** Provided material follows **

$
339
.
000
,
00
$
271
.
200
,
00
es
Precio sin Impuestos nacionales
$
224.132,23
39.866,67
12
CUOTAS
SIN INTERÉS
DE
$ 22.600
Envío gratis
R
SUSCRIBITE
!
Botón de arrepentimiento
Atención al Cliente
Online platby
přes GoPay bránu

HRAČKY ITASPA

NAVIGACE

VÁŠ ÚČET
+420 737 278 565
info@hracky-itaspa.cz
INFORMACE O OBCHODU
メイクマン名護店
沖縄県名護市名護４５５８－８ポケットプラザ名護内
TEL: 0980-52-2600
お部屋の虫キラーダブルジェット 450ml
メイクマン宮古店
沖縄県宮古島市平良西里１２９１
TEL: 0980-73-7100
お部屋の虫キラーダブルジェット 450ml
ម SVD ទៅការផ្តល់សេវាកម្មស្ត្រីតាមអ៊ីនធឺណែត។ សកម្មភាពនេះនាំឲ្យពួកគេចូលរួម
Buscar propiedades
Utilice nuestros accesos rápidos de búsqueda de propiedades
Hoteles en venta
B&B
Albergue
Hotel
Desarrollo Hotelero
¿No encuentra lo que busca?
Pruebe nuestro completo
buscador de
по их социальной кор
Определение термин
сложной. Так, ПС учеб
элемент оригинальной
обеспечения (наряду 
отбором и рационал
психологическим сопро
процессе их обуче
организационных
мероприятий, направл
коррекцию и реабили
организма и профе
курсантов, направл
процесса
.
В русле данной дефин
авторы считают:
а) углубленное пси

** End of Provided material **

Assigned task
Rewrite the lines above, replacing "Envío gratis" with "Envío sin costo" and leaving everything else as it is.

Result of this task
$
339
.
000
,
00
$
271
.
200
,
00
es
Precio sin Impuestos nacionales
$
224.132,23
39.866,67
12
CUOTAS
SIN INTERÉS
DE
$ 22.600
Envío sin costo
R
SUSCRIBITE
!
Botón de arrepentimiento
Atención al Cliente
Online platby
přes GoPay bránu

HRAČKY ITASPA

NAVIGACE

VÁŠ ÚČET
+420 737 278 565
info@hracky-itaspa.cz
INFORMACE O OBCHODU
メイクマン名護店
沖縄県名護市名護４５５８－８ポケットプラザ名護内
TEL: 0980-52-2600
お部屋の虫キラーダブルジェット 450ml
メイクマン宮古店
沖縄県宮古島市平良西里１２９１
TEL: 0980-73-7100
お部屋の虫キラーダブルジェット 450ml
ម SVD ទៅការផ្តល់សេវាកម្មស្ត្រីតាមអ៊ីនធឺណែត។ សកម្មភាពនេះនាំឲ្យពួកគេចូលរួម
Buscar propiedades
Utilice nuestros accesos rápidos de búsqueda de propiedades
Hoteles en venta
B&B
Albergue
Hotel
Desarrollo Hotelero
¿No encuentra lo que busca?
Pruebe nuestro completo
buscador de
по их социальной кор
Определение термин
сложной. Так, ПС учеб
элемент оригинальной
обеспечения (наряду 
отбором и рационал
психологическим сопро
процессе их обуче
организационных
мероприятий, направл
коррекцию и реабили
организма и профе
курсантов, направл
процесса
.
В русле данной дефин
авторы считают:
а) углубленное пси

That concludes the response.